On 18 June 2023, the Titan, a private submersible operated by OceanGate, went missing in international waters in the North Atlantic Ocean off the coast of Newfoundland, Canada. The submersible was conducting a tourist expedition to view the wreck of the Titanic with five people on board, including the founder of OceanGate. Communication was lost with the submersible around 1 hour and 45 minutes into its dive to the wreck site; authorities were notified when it did not resurface at its scheduled time later that day. On 22 June, following the discovery of a debris field containing parts of the Titan approximately 488 m (1,600 ft) from the bow of the Titanic by a remotely operated underwater vehicle (ROUV), the loss of the sub and its crew were determined to be caused by an implosion of the pressure chamber during or after its descent, killing all onboard instantly.

====Russian B-237 "Rostov-na-Donu" missile attack====

On 13 September 2023, Russian Kilo-class submarine B-237 "Rostov-na-Donu" was struck by a missile during a missile attack in Crimea during the Russo-Ukrainian War, while docked at Sevastopol Shipyard in Crimea. The missile that struck the submarine is alleged to be either a Storm Shadow or SCALP. The air launched cruise missiles were possibly launched from a Ukrainian Sukhoi Su-24. Russia claimed that 10 missiles were fired, of which 3 managed to penetrate the dockyards defences, hitting both the submarine and the landing ship Minsk.

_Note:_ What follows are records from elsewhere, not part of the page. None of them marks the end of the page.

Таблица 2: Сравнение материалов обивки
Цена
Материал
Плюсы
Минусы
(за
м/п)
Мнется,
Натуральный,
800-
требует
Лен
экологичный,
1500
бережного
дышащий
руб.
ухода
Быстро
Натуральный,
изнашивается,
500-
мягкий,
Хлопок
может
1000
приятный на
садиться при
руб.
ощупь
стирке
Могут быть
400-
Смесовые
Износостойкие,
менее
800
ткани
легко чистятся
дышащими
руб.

On 20 September, photos emerged that showed two large holes in the pressure hull. Ukraine and outside sources claimed that the two vessels were damaged beyond repair, while Russia's Defence Ministry claimed that both vessels would be repaired and returned to service. Casualties are unknown, although Ukrainian officials claimed 24 personnel were injured on the submarine and 62 killed aboard Minsk.

===2024===
====Chinese Zhou-class nuclear submarine====

US officials claimed that the first of a new series of nuclear submarines of the People's Liberation Army Navy (PLAN), a Zhou-class submarine, was sunk alongside a pier in Wuhan between March and June 2024 on 26 September 2024. PLAN and Chinese officials deny such event had occurred. The Chinese Embassy in Washington, D.C., denied knowledge of the incident. The Wuhan pier is not a current known nuclear-powered submarine construction base, as it has previously only been used for diesel-electric/conventionally powered submarines.

====Russian B-237 "Rostov-na-Donu" alleged sinking====

On 3 August 2024, Ukrainian officials claimed to have sunk the Russian Kilo-class submarine B-237 "Rostov-na-Donu" a day earlier. The submarine had been undergoing repairs at Sevastopol Shipyard in Crimea after being hit by a suspected Storm Shadow or SCALP missile in September 2023. There was no confirmation of the sinking, although a possible decoy was seen on satellite imagery, with what is believed to be the genuine submarine sunk and partially under a tarp nearby. The British Ministry of Defence claimed that it was "highly likely" the submarine had been sunk.

===2025===

====2025 Red Sea tourist submarine disaster====

On March 27, 2025, a tourist submarine operated by Sindbad Submarines sank off the coast of Hurghada, Egypt, in the Red Sea, resulting in the deaths of six people and the rescue of 39 others. The incident raised concerns about safety standards in Egypt's tourist submarine industry.